Isozimova et al. (2023) (12) aimed to validate the use of NAD(P)H autofluorescence lifetime of T cells within lymph nodes as a predictive biomarker for response to anti-CTLA-4 immunotherapy. The research focused on assessing metabolic changes in immune cells as indicators of treatment efficacy. The study utilized C57Bl/6 FoxP3-EGFP transgenic mice with B16F0 melanoma implanted near the inguinal lymph node. Mice were treated with anti-CTLA-4 antibodies. Lymph nodes were harvested 1–2 days post-treatment and analyzed with a FLIM-equipped microscope. Decay curves were fitted into a model to determine NAD(P)H lifetime components. Flow cytometry assessed activation markers (CD25, CD69) and cytokine production (IFN-γ) in CD4+ and CD8+ T cells. Anti-CTLA-4 treatment led to a trend towards reduced tumor growth compared to controls, with significant differences observed on day 11. However, variability in tumor response was noted, with some mice showing pronounced growth inhibition and others minimal response. FLIM data revealed that responder mice exhibited a higher proportion of the free NADH form associated with glycolysis than non-responders. This shift suggests enhanced metabolic activity in activated T cells. The average NAD(P)H lifetime did not differ significantly between groups. Responder mice showed increased expression of activation markers CD25 and CD69, and higher IFN-γ production in both CD4+ and CD8+ T cells, indicating effective immune activation.
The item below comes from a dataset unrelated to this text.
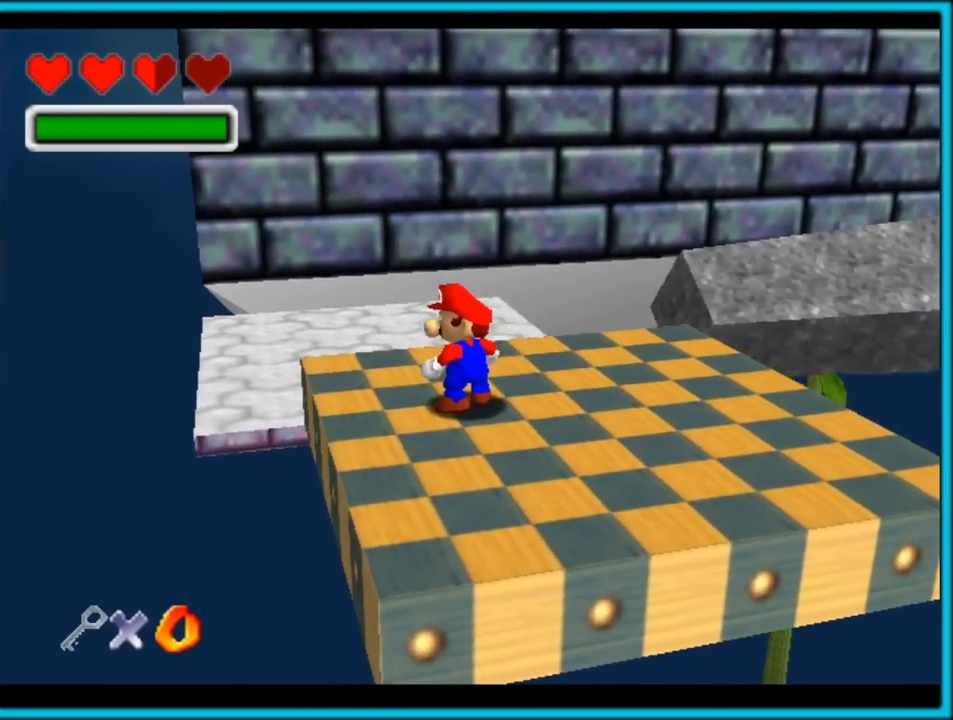
{"buttons": [], "left_stick": "center", "button_events": [[283, "C_DOWN", "down"], [483, "C_DOWN", "up"]]}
Non-responders did not exhibit these changes, aligning with FLIM findings. One key limitation of this study is that it did not explore the long-term effects of immunotherapy or the correlation between early metabolic changes and long-term treatment outcomes. Furthermore, the cohort of mice was limited in size, requiring further studies for human applicability.
4 Discussion
4.1 IHC as the gold standard
Currently, the standardized FDA-approved method in almost all Pathology Departments all over the globe to quantify IC expression (i.e., PD-L1) is immunohistochemistry, through approved kits with specific antibodies (i.e., 28-8, 22C3, SP263, and SP142) (14). Based on immunohistochemical analysis, compared to non-expressing subjects, patients with immune checkpoint overexpression present with a stronger antitumor activity and are more likely to benefit from ICI (13, 15, 16). However, although it is an “easy-to-use”, fast, and inexpensive method, as for other immunohistochemical evaluations, it can only provide a momentary picture of the microenvironmental status in a confined region of ex vivo specimen; furthermore, protein expression could be influenced by the concentration of fixative used or other variables related to instruments used, or the inter-observer variability on data interpretation (17, 18).
4.2 FLIM
FLIM has evolved exponentially from 1988, when it was first introduced, until today; merging theoretical techniques with biomedical research. Nowadays, it can be used in combination with other imaging technologies to gather further information about the cellular microenvironment.
Recently, FLIM has gained technological advancements resulting in an improvement in the precision of analysis, as well as a broadening of this technology’s applications. These advancements have allowed it to match the precision of IHC for the analysis of ICI therapy at a microenvironmental level (8–13). However, it is unclear how responders can be differentiated from non-responders. Traditionally, IHC has been used to quantify the expression of receptors, but the expression alone does not greatly correlate to efficacy. On the contrary, functional engagement measured with FLIM between drug and receptor is a promising predictor for the success of the therapy by measuring it independently from their concentration. The clinical application would mean the inclusion of low-expressing patients who would normally be excluded from the therapy or the exclusion of non-responding high-presenting patients who would needlessly suffer the side effects.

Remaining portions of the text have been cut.